Every night when I lay down to go to sleep, I plug my insulin pump into the charging cord. This means that while the insulin pump is attached to me, I am attached to the charging cord on the wall. I can only roll so far away.

Many others struggle with this disease and the lifelong effects it carries. Many type one diabetics have had the disease for so long that they stop thinking anything about the differences that exist in everyday life. However, there are people who struggle to come to terms with certain areas of it, such as Rob Boehlein, who has been diabetic since he was 5 years old.

“There’s always a looming medical cost that takes a large toll, mentally, on me. Not to mention a feeling of burden that I might put on anyone who would choose to be involved with me. I almost feel like the psychological effects of living with an irreversible disease like this might be the biggest difference,” Boehlein said.

Maintaining a positive mindset is hard even without the added stress that comes along with Diabetes. Despite the challenges, many diabetic college students are making the best of their situations and staying strong.
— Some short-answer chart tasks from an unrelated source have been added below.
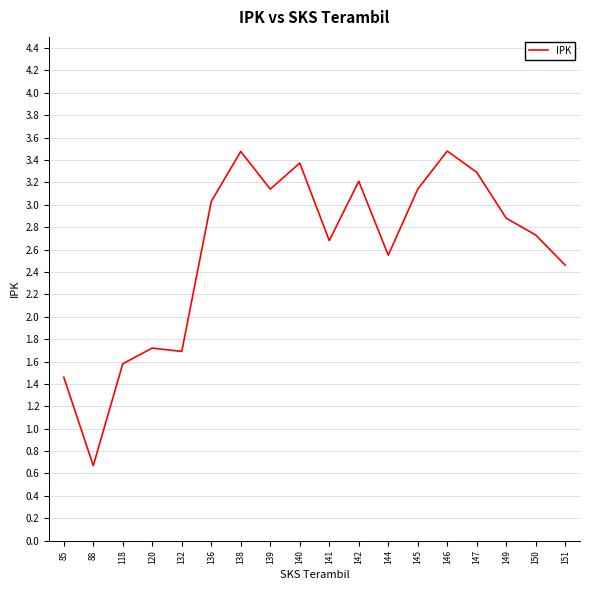

At which category does the chart reach its minimum across all series?

88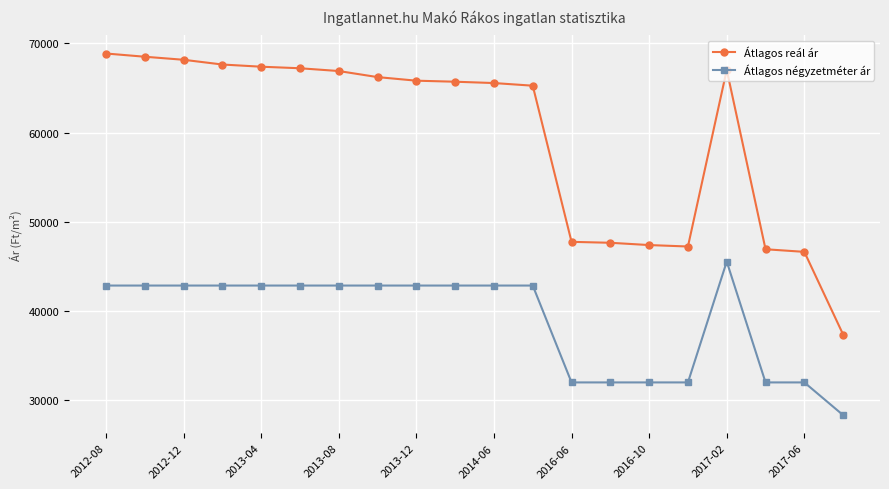

What is the maximum value for Átlagos négyzetméter ár?

45545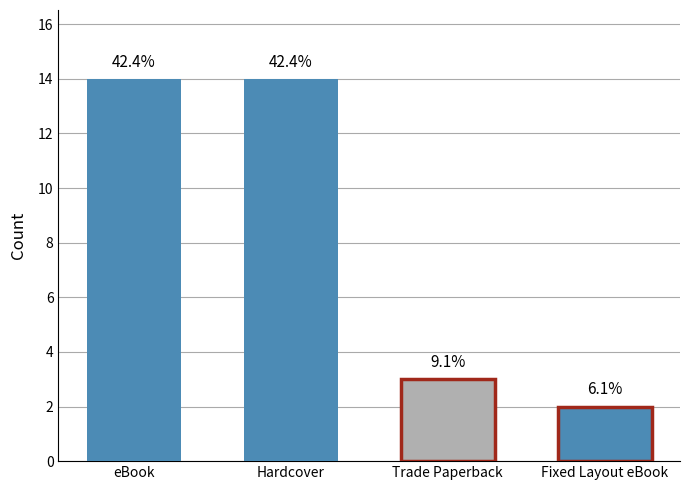

Between Hardcover and Hardcover, which is larger?

Hardcover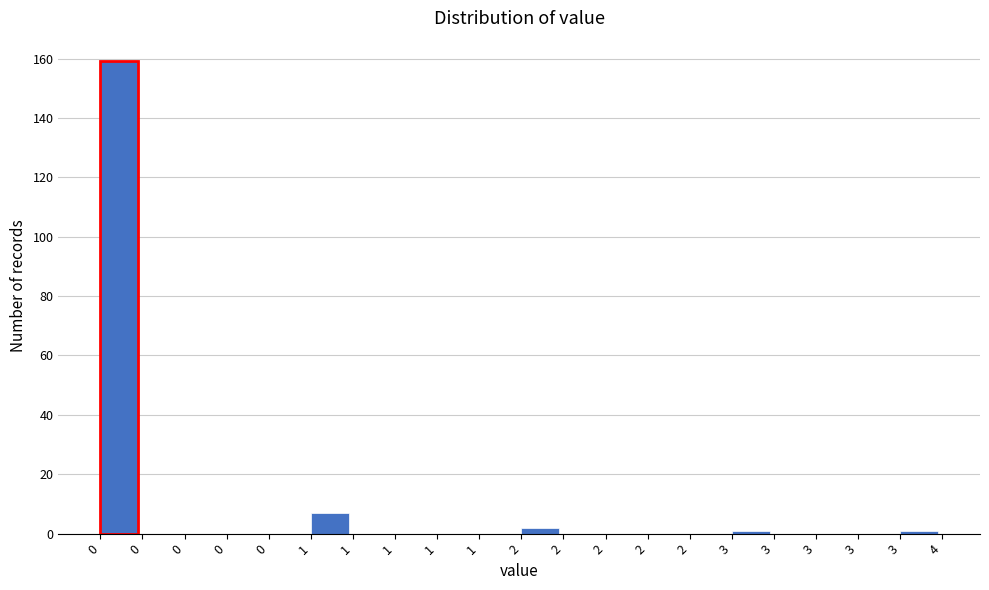

How many distinct data groups are displayed?

1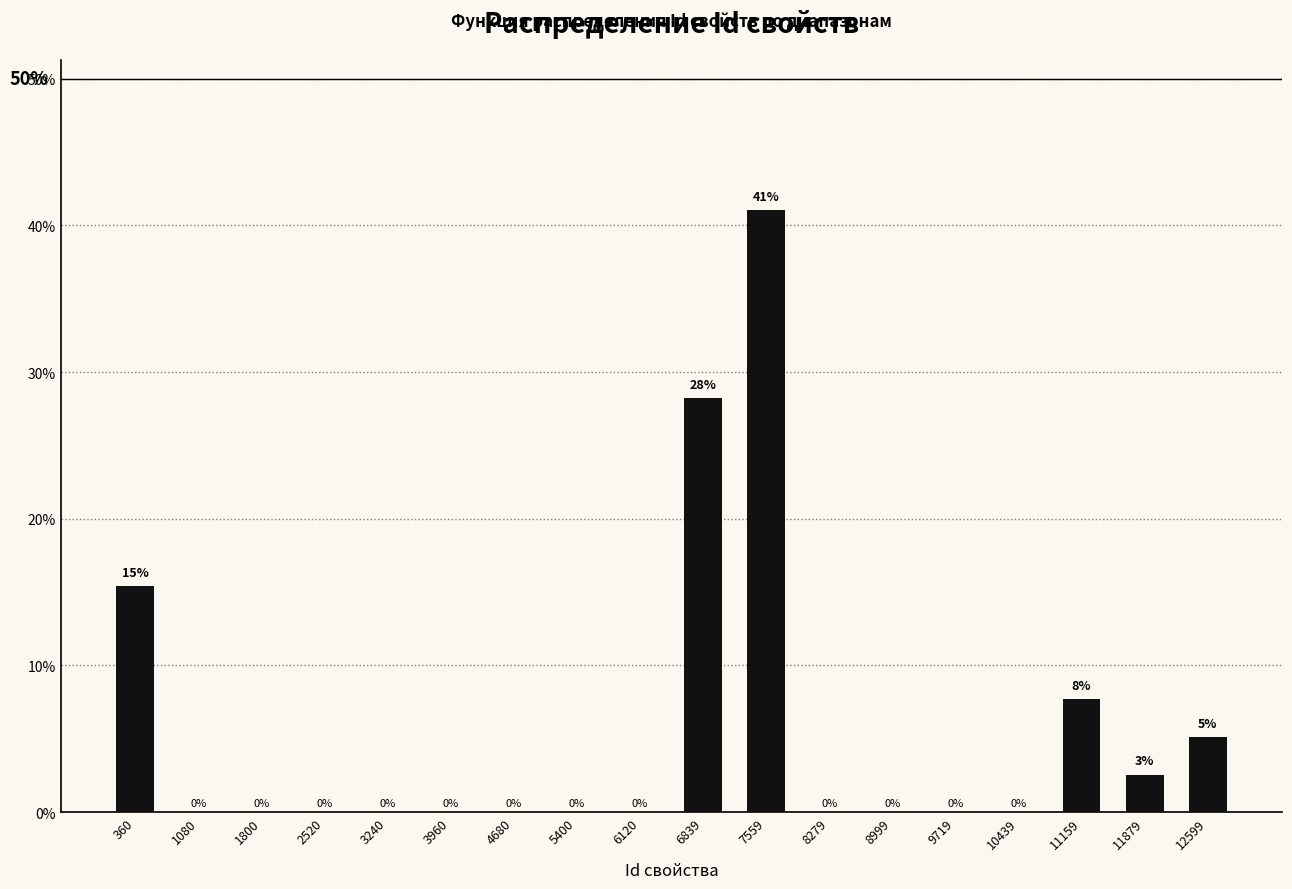

Which range on the x-axis has the tallest bar?

7200 to 7900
The best way to take care of yourself as a diabetic living on a college campus is “Stay as active as possible and eat healthy low glycemic foods, stay on top of your labs and medical appointments. If you’re taking medication, take it as directed, do not skip doses or change how it is to be taken,” Dougherty said.

And diabetes among young people is much more common than you might think. Dougherty pointed to the recent National College Health Assessment for USFSP, which found at least 2.1% of students had been diagnosed with diabetes or pre-diabetes/insulin resistance by a doctor.